━━━ RECORDS PROVIDED

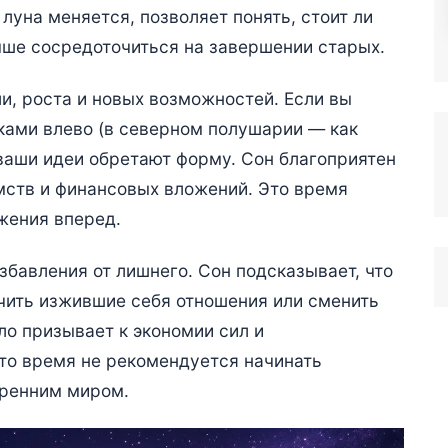
луна меняется, позволяет понять, стоит ли
чше сосредоточиться на завершении старых.
, роста и новых возможностей. Если вы
ками влево (в северном полушарии — как
о ваши идеи обретают форму. Сон благоприятен
мств и финансовых вложений. Это время
жения вперед.
бавления от лишнего. Сон подсказывает, что
нчить изжившие себя отношения или сменить
о призывает к экономии сил и
то время не рекомендуется начинать
тренним миром.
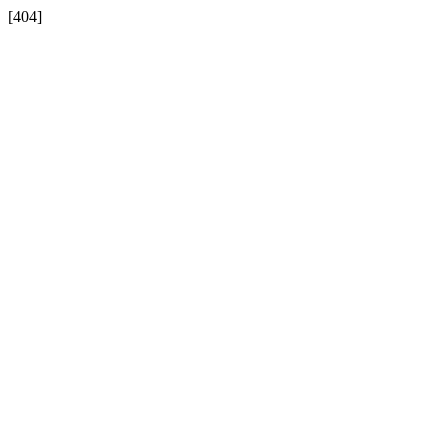
[404]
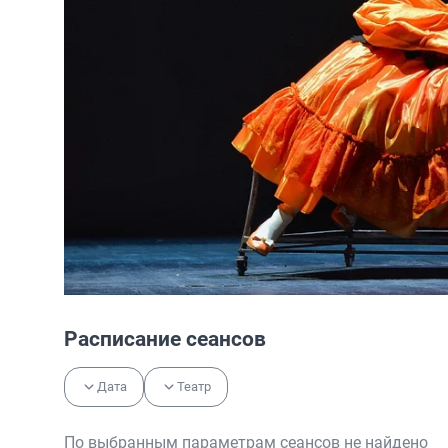
Расписание сеансов
Дата
Театр
По выбранным параметрам сеансов не найдено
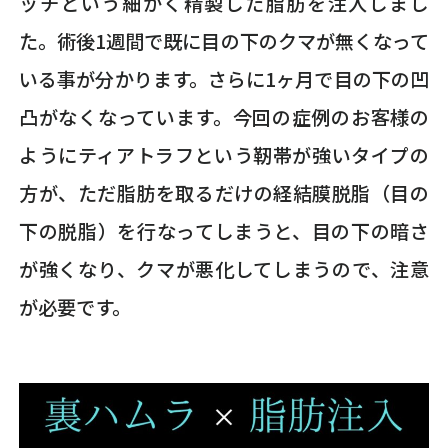
ッチという細かく精製した脂肪を注入しまし
た。術後1週間で既に目の下のクマが無くなって
いる事が分かります。さらに1ヶ月で目の下の凹
凸がなくなっています。今回の症例のお客様の
ようにティアトラフという靭帯が強いタイプの
方が、ただ脂肪を取るだけの経結膜脱脂（目の
下の脱脂）を行なってしまうと、目の下の暗さ
が強くなり、クマが悪化してしまうので、注意
が必要です。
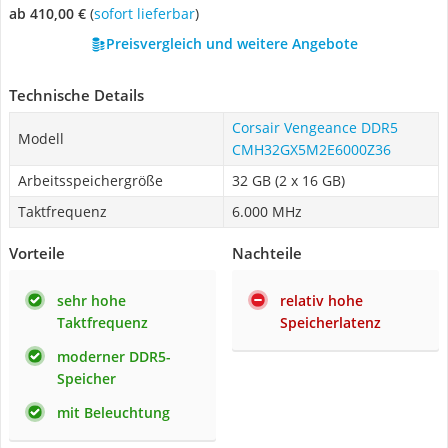
ab 410,00 €
(
Sofort lieferbar
)
Preisvergleich und weitere Angebote
Technische Details
Corsair Vengeance DDR5
Modell
CMH32GX5M2E6000Z36
Arbeitsspeichergröße
32 GB (2 x 16 GB)
Taktfrequenz
6.000 MHz
Vorteile
Nachteile
sehr hohe
relativ hohe
Taktfrequenz
Speicherlatenz
moderner DDR5-
Speicher
mit Beleuchtung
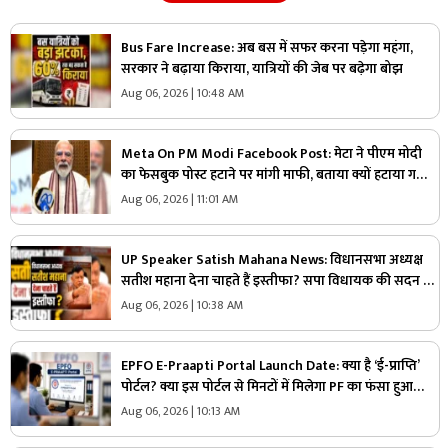
Bus Fare Increase: अब बस में सफर करना पड़ेगा महंगा,
सरकार ने बढ़ाया किराया, यात्रियों की जेब पर बढ़ेगा बोझ
Aug 06, 2026 | 10:48 AM
Meta On PM Modi Facebook Post: मेटा ने पीएम मोदी
का फेसबुक पोस्ट हटाने पर मांगी माफी, बताया क्यों हटाया गया
था
Aug 06, 2026 | 11:01 AM
UP Speaker Satish Mahana News: विधानसभा अध्यक्ष
सतीश महाना देना चाहते हैं इस्तीफा? सपा विधायक की सदन में
ऐसी हरकत से हुए आहत, सदस्यता खत्म करने की भी दी थी
Aug 06, 2026 | 10:38 AM
चेतावनी
EPFO E-Praapti Portal Launch Date: क्या है ‘ई-प्राप्ति’
पोर्टल? क्या इस पोर्टल से मिनटों में मिलेगा PF का फंसा हुआ
पैसा? जानिए कब से मिलेगी यह बड़ी सुविधा
Aug 06, 2026 | 10:13 AM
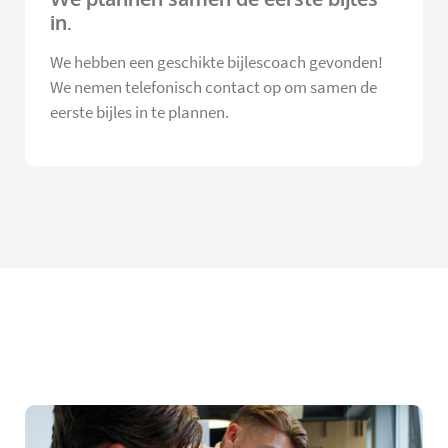
in.
We hebben een geschikte bijlescoach gevonden!
We nemen telefonisch contact op om samen de
eerste bijles in te plannen.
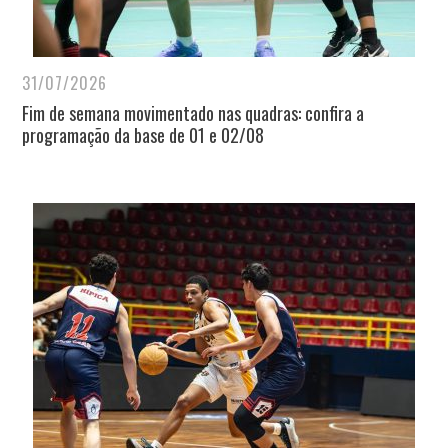
31/07/2026
Fim de semana movimentado nas quadras: confira a
programação da base de 01 e 02/08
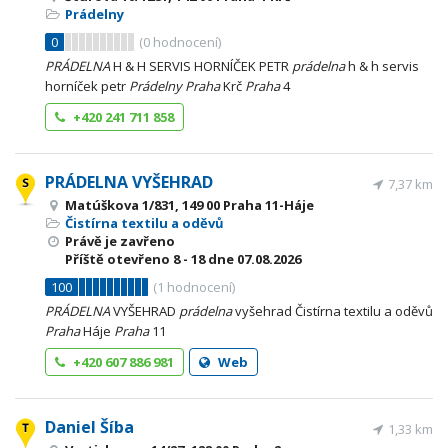
Prádelny
0
(
0
hodnocení)
PRÁDELNA
H & H SERVIS HORNÍČEK PETR
prádelna
h & h servis
horníček petr
Prádelny
Praha
Krč
Praha
4
+420 241 711 858
PRÁDELNA VYŠEHRAD
7,37 km
Matúškova 1/831, 149 00 Praha 11-Háje
Čistírna textilu a oděvů
Právě je zavřeno
Příště otevřeno
8 - 18
dne 07.08.2026
100
(
1
hodnocení)
PRÁDELNA
VYŠEHRAD
prádelna
vyšehrad Čistírna textilu a oděvů
Praha
Háje
Praha
11
+420 607 886 981
Web
Daniel Šíba
1,33 km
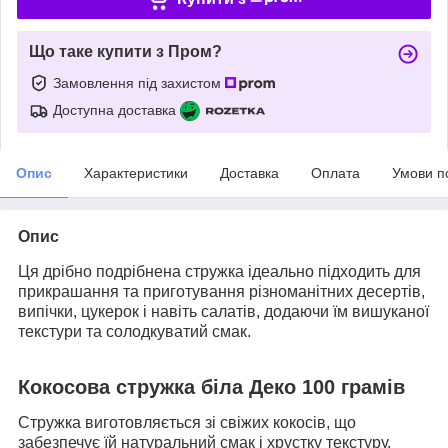
Що таке купити з Пром?
Замовлення під захистом
Доступна доставка
Опис
Характеристики
Доставка
Оплата
Умови п
Опис
Ця дрібно подрібнена стружка ідеально підходить для
прикрашання та приготування різноманітних десертів,
випічки, цукерок і навіть салатів, додаючи їм вишуканої
текстури та солодкуватий смак.
Кокосова стружка біла Деко 100 грамів
Стружка виготовляється зі свіжих кокосів, що
забезпечує їй натуральний смак і хрустку текстуру.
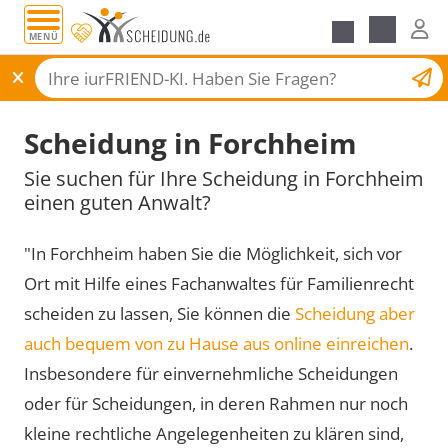
MENÜ
Scheidungsantrag
Scheidung in Forchheim
Sie suchen für Ihre Scheidung in Forchheim
einen guten Anwalt?
"In Forchheim haben Sie die Möglichkeit, sich vor
Ort mit Hilfe eines Fachanwaltes für Familienrecht
scheiden zu lassen, Sie können die
Scheidung aber
auch bequem von zu Hause aus online einreichen
.
Insbesondere für einvernehmliche Scheidungen
oder für Scheidungen, in deren Rahmen nur noch
kleine rechtliche Angelegenheiten zu klären sind,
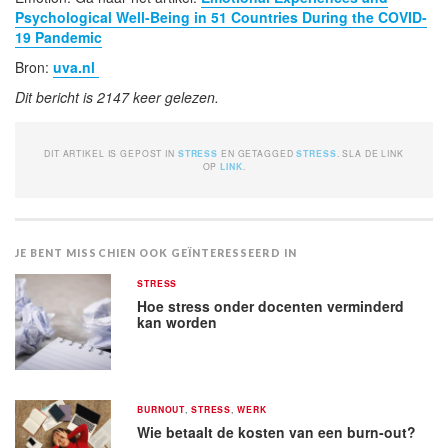
Psychological Well-Being in 51 Countries During the COVID-
19 Pandemic
Bron:
uva.nl
Dit bericht is 2147 keer gelezen.
DIT ARTIKEL IS GEPOST IN
STRESS
EN GETAGGED
STRESS
. SLA DE LINK
OP
LINK
.
JE BENT MISSCHIEN OOK GEÏNTERESSEERD IN
STRESS
Hoe stress onder docenten verminderd
kan worden
BURNOUT
,
STRESS
,
WERK
Wie betaalt de kosten van een burn-out?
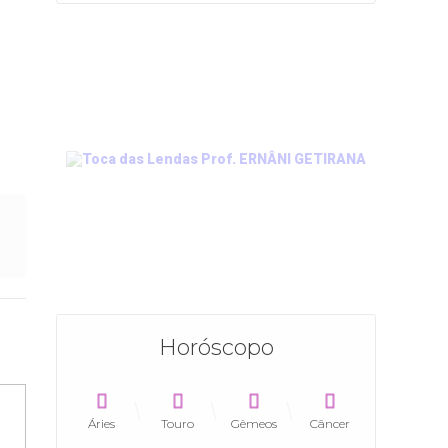
Horóscopo
Áries
Touro
Gêmeos
Câncer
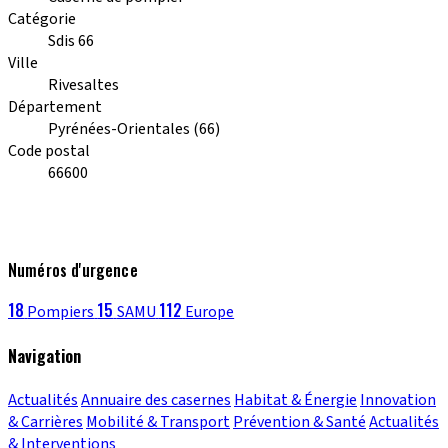
Catégorie
Sdis 66
Ville
Rivesaltes
Département
Pyrénées-Orientales (66)
Code postal
66600
Numéros d'urgence
18
15
112
Pompiers
SAMU
Europe
Navigation
Actualités
Annuaire des casernes
Habitat & Énergie
Innovation
& Carrières
Mobilité & Transport
Prévention & Santé
Actualités
& Interventions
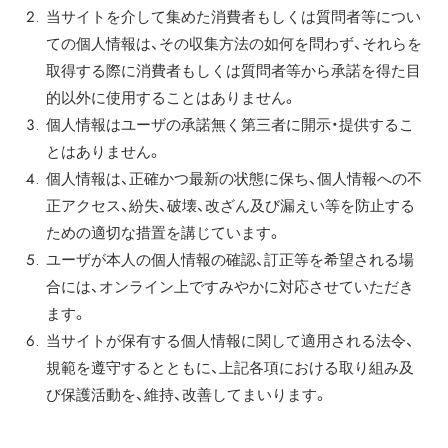
当サイトを介して集めた消費者もしくは質問者等につい
ての個人情報は、その収集方法の如何を問わず、それらを
取得する際に消費者もしくは質問者等から承諾を得た目
的以外に使用することはありません。
個人情報はユーザの承諾無く第三者に開示・提供するこ
とはありません。
個人情報は、正確かつ最新の状態に保ち、個人情報への不
正アクセス、紛失、破壊、改ざん及び漏えい等を防止する
ための適切な措置を講じています。
ユーザが本人の個人情報の確認、訂正等を希望される場
合には、オンライン上ですみやかに対応させていただき
ます。
当サイトが保有する個人情報に関して適用される法令、
規範を遵守するとともに、上記各項における取り組み及
び保護活動を、維持、改善してまいります。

━━━━━━

** EXERCISE DESCRIPTION **
Set aside each line above that includes the string "время" and report it.

** ANSWER FOR THIS EXERCISE **
мств и финансовых вложений. Это время
то время не рекомендуется начинать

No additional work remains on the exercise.